**YOUR ASSIGNMENT**
Set the pictures aside and return each record below precisely as written.

START RECORDS FOR THIS TASK

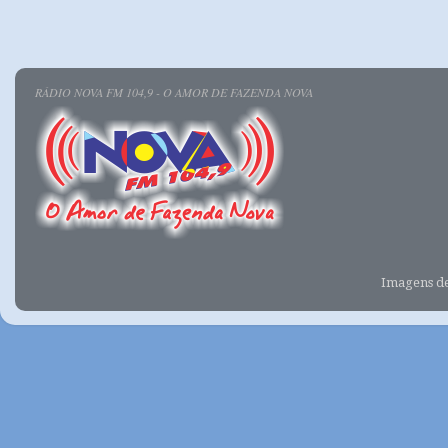
RÁDIO NOVA FM 104,9 - O AMOR DE FAZENDA NOVA
Imagens d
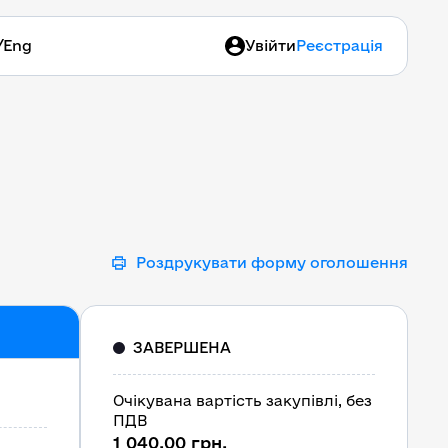
/
Eng
Увійти
Реєстрація
Роздрукувати форму оголошення
ЗАВЕРШЕНА
Очікувана вартість закупівлі, без
ПДВ
1 040,00 грн.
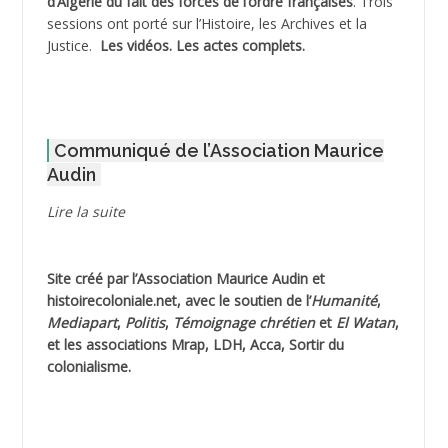
d’Algérie du fait des forces de l’ordre françaises
. Trois
ADNI Mohamed Akli
sessions ont porté sur l’Histoire, les Archives et la
Justice.
Les vidéos.
Les actes complets
.
ADOUL Arab *
AFLIAOU Mohamed *
Communiqué de l’Association Maurice
AGOULMINE
Audin
AGUIB Djaffar
Lire la suite
AGUIB Nouredine
Site créé par l’
Association Maurice Audin
et
AHLOUCHE Mabrouk *
histoirecoloniale.net
, avec le soutien de l’
Humanité
,
Mediapart
,
Politis
,
Témoignage
chrétien
et
El Watan
,
AIBLIED Ahmed
et les associations Mrap, LDH, Acca, Sortir du
colonialisme.
AIBOUD Abderrahmane *
AIBOUD Ahmed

END RECORDS FOR THIS TASK

**TASK ANSWER**
RÁDIO NOVA FM 104,9 - O AMOR DE FAZENDA NOVA
Imagens d
/
Eng
Увійти
Реєстрація
Роздрукувати форму оголошення
ЗАВЕРШЕНА
Очікувана вартість закупівлі, без
ПДВ
1 040,00 грн.
d’Algérie du fait des forces de l’ordre françaises
. Trois
ADNI Mohamed Akli
sessions ont porté sur l’Histoire, les Archives et la
Justice.
Les vidéos.
Les actes complets
.
ADOUL Arab *
AFLIAOU Mohamed *
Communiqué de l’Association Maurice
AGOULMINE
Audin
AGUIB Djaffar
Lire la suite
AGUIB Nouredine
Site créé par l’
Association Maurice Audin
et
AHLOUCHE Mabrouk *
histoirecoloniale.net
, avec le soutien de l’
Humanité
,
Mediapart
,
Politis
,
Témoignage
chrétien
et
El Watan
,
AIBLIED Ahmed
et les associations Mrap, LDH, Acca, Sortir du
colonialisme.
AIBOUD Abderrahmane *
AIBOUD Ahmed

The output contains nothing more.